Your taste buds are about to take a wibbly wobbly, timey wimey adventure through the 2005 Doctor Who reboot. Megafan and food writer Chris-Rachael Oseland spent a year rewatching all of series one through six and experimenting in her kitchen to bring you a fresh recipe for every single episode. There are recipes in here for every level of cook. If you’re terrified of the kitchen, there are things so simple even Micky the Idiot couldn’t get them wrong. For the experienced chefs, there are advanced fish and beef dishes that wouldn’t be amiss on the Starship Titanic. Along the way, you’ll also find plenty of edible aliens to decorate the table at your next Doctor Who viewing party.

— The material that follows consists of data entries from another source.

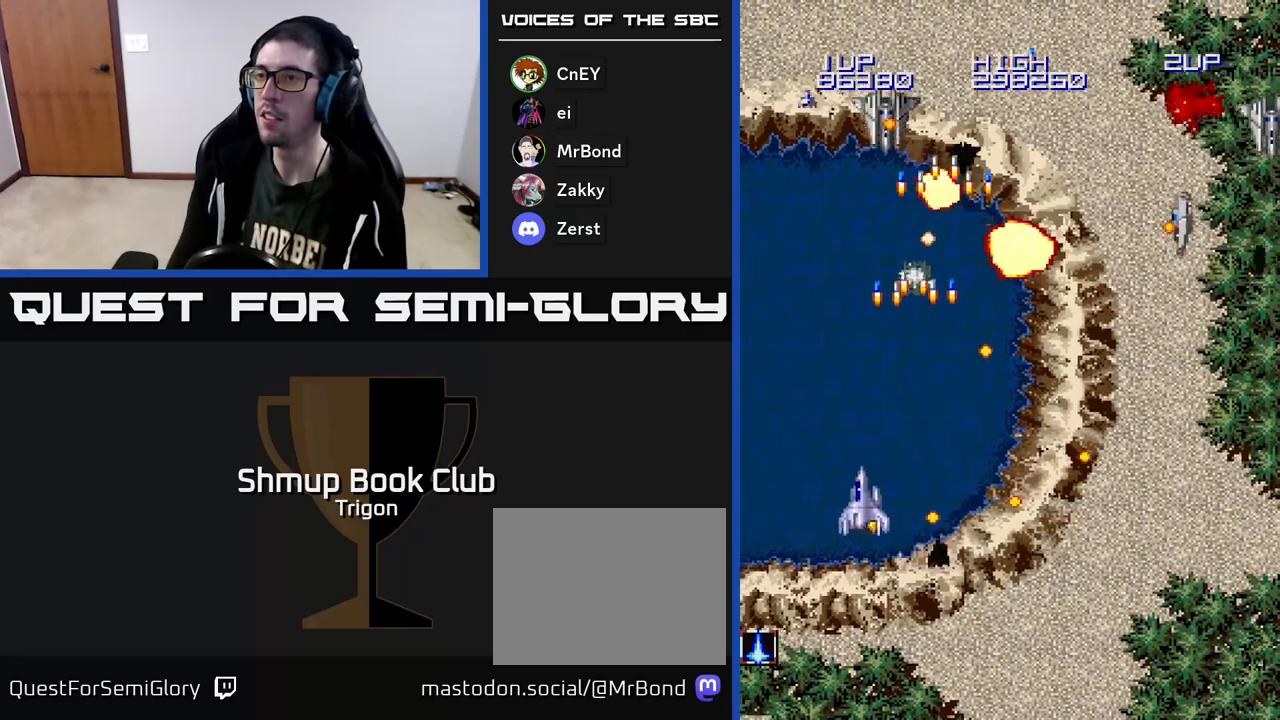
{"buttons": [], "right_stick": "center", "events": [[17, "A", "down"], [67, "DPAD_LEFT", "up"], [100, "DPAD_UP", "up"], [117, "A", "up"], [133, "DPAD_DOWN", "down"], [183, "A", "down"], [250, "A", "up"], [350, "A", "down"], [433, "A", "up"], [450, "DPAD_DOWN", "up"]]}
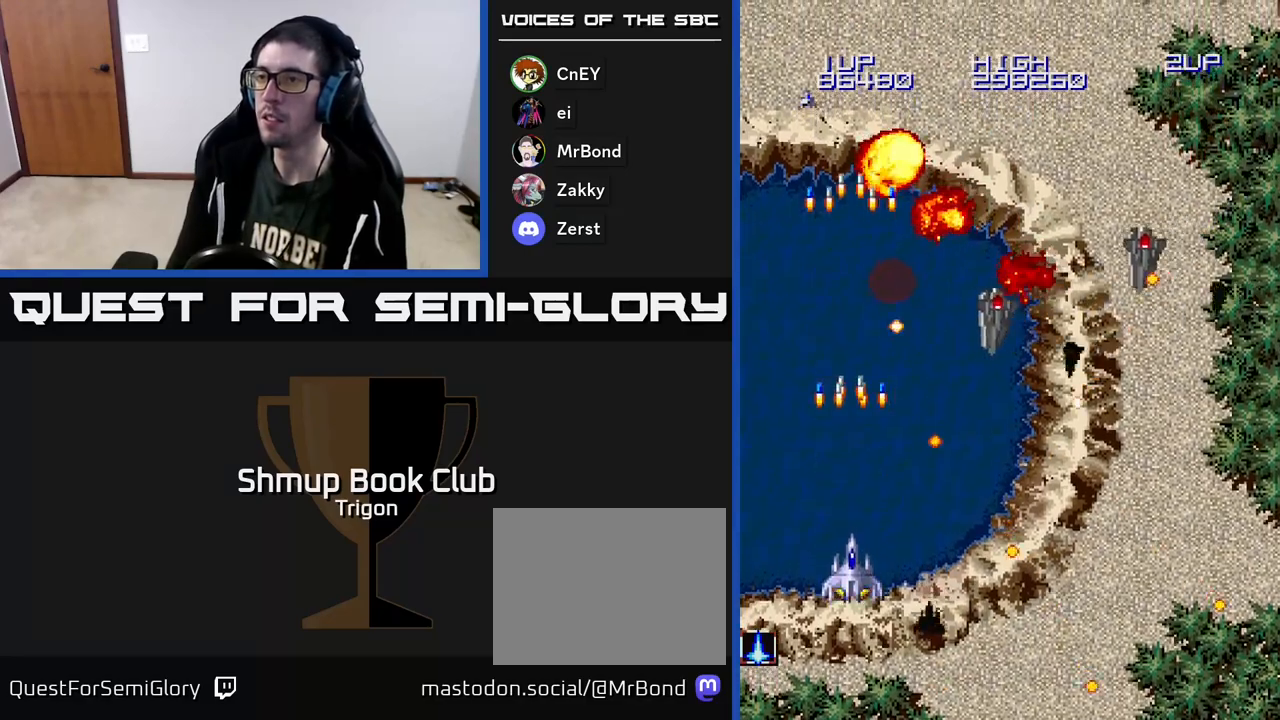
{"buttons": [], "right_stick": "center", "events": [[50, "DPAD_LEFT", "down"], [100, "DPAD_UP", "down"], [133, "A", "down"], [150, "DPAD_LEFT", "up"], [150, "DPAD_UP", "up"], [183, "DPAD_RIGHT", "down"], [200, "DPAD_RIGHT", "up"], [233, "A", "up"], [317, "A", "down"], [333, "DPAD_LEFT", "down"], [433, "A", "up"], [450, "DPAD_LEFT", "up"]]}
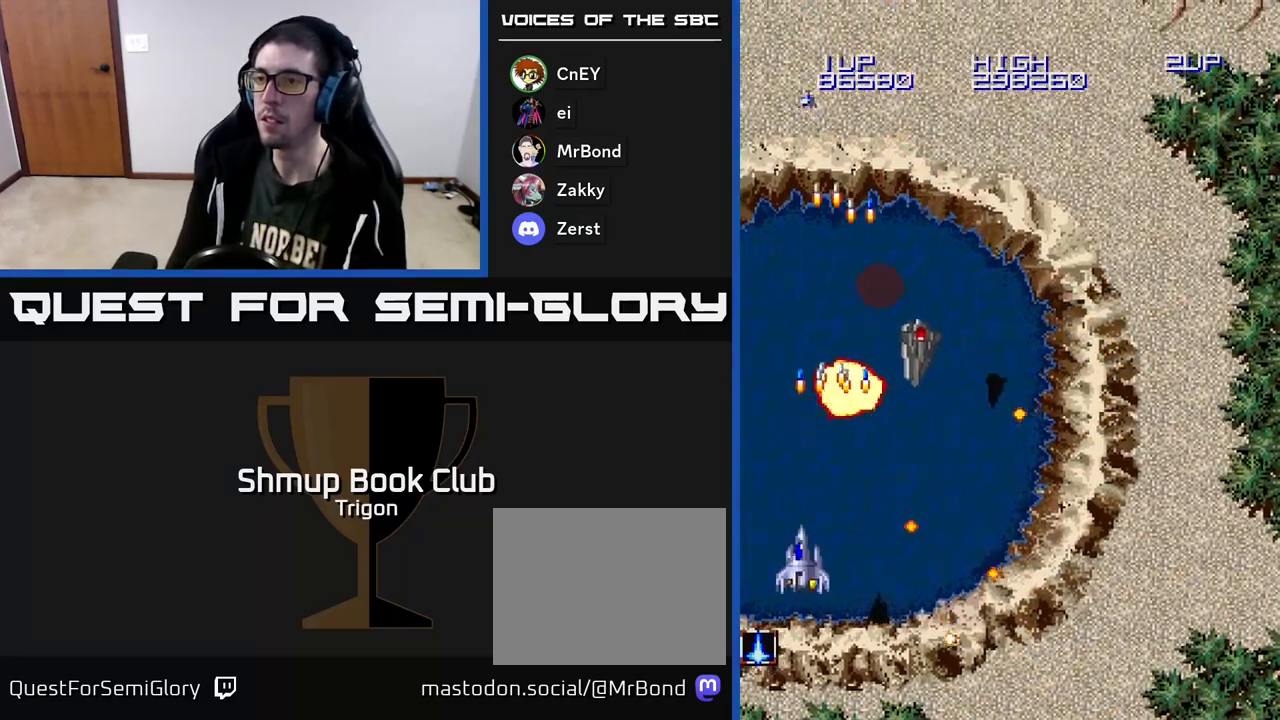
{"buttons": ["DPAD_UP"], "right_stick": "center", "events": [[33, "A", "down"], [167, "A", "up"], [233, "A", "down"], [333, "DPAD_UP", "down"], [350, "A", "up"]]}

This book is a treat for any Whovian who wants to offer more than a plate of fish fingers and a bowl of custard at your next viewing party. Want to host an elegant dinner party to show off your new Tardis corset? Start the evening with a Two Streams Garden Cocktail followed by Baked Hath, Marble Cucumber Circuits with Vesuvian Fire Dipping Sauce, Professor Yana’s Gluten Neutrino Map Binder, Slitheen Eggs, and some of Kazran’s Night Sky Fog Cups for dessert.

(13) PARODY. Ed Fortune wrote and produced a homage to the world of sci-fi fandom called This Is Not The Actor You Are Looking For, the story of an actor from a popular movie franchise with a confession to make.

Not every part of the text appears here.